Large scale agriculture is not the only way to feed a growing world population, US food activist Sandor Katz told a panel at the Ballymaloe Litfest yesterday.
“Less than one per cent of the US population is involved in the direct production of food,” he said. And this was a direct result of labour-saving large scale agriculture.
People have been sold the seductive idea that there is “no need to toil in the soil” he said. Instead we are “encouraged to think of ourselves primarily as consumers, which is an infantalising role”.
The panel included broadcaster Ella McSweeney, journalist Joanna Blythman, wine writer Tomás Clancy and Green Party local election candidate Seamus Sheridan. They talked about a strong "bottom-up" movement to reclaim the skills of food production and cooking.
Healthy food
A Cork teacher who runs a school garden asked if everyone could have access to healthy food or was it just for the middle classes.
The discussion on the politics of food was one of the last events in three days of workshops, panels and demonstrations. The organisers estimated crowds were up marginally on last year’s 8,000 visitors, helped by great weather on Saturday.
One of the visitors, Australian Wendy Fogarty, said she met Darina Allen years ago through Slow Food Ireland. "Being Australian and living in the UK, I get the impression that there's much more grassroot support in Ireland for people doing a good thing."
On Saturday, Danish chef Rene Redzepi and Guardian gardening writer Alys Fowler led a forage for wild food around the gardens. Fowler pointed out plants that were delicious and ones that were "entirely poisonous".
Preparation
Redzepi talked about the preparation of seeds, leaves, stems and roots at his Noma restaurant, such as wild garlic seeds that are salted for a month and pickled in apple balsamic to make them taste like garlic-flavoured capers.

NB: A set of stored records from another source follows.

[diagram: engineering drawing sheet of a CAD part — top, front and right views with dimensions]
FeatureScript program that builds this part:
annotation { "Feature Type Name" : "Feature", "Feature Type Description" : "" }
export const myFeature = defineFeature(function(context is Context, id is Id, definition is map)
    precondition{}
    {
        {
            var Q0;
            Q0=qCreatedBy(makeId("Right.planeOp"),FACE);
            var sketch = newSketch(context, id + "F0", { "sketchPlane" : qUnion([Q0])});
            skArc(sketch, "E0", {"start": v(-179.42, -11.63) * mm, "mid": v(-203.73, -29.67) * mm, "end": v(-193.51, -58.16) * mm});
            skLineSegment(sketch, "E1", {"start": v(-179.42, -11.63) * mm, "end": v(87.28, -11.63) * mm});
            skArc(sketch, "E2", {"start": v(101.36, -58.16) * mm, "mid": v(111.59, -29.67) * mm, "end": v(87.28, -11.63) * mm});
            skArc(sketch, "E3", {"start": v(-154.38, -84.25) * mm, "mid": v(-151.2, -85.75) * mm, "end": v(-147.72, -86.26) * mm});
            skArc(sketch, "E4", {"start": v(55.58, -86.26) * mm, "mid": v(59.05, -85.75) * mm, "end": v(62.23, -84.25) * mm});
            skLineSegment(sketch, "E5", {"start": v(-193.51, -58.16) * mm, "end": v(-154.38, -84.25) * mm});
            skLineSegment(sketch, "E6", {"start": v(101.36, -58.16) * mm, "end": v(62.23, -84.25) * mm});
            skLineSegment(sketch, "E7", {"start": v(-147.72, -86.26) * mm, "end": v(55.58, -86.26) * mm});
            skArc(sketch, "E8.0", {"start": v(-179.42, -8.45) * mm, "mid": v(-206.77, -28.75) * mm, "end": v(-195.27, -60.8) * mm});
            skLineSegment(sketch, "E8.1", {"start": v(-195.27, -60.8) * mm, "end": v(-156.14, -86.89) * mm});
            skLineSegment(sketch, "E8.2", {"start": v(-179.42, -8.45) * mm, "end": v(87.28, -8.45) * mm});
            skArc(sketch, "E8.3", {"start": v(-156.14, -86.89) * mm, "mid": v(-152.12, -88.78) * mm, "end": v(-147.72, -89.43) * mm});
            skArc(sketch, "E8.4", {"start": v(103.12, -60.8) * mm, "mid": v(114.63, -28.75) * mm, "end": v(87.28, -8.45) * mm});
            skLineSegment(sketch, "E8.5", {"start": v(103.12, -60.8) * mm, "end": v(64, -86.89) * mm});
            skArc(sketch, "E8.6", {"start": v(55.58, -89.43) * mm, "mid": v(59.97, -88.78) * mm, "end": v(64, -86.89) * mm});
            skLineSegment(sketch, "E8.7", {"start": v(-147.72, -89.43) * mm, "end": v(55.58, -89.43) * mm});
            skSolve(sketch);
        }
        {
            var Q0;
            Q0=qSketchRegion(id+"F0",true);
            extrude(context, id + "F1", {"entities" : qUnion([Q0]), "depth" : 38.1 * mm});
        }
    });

At a discussion on forgotten skills, chef Ben Reade of the Nordic Food Lab said one of the most important things about tradition was that "culture is evolving . . . To keep traditions alive the best thing to do might be to play with that tradition." Reade said manufacturers could legally describe a substance metabolised from crude oil as a "natural flavouring". But he said biotech could be put to good use in the kitchen.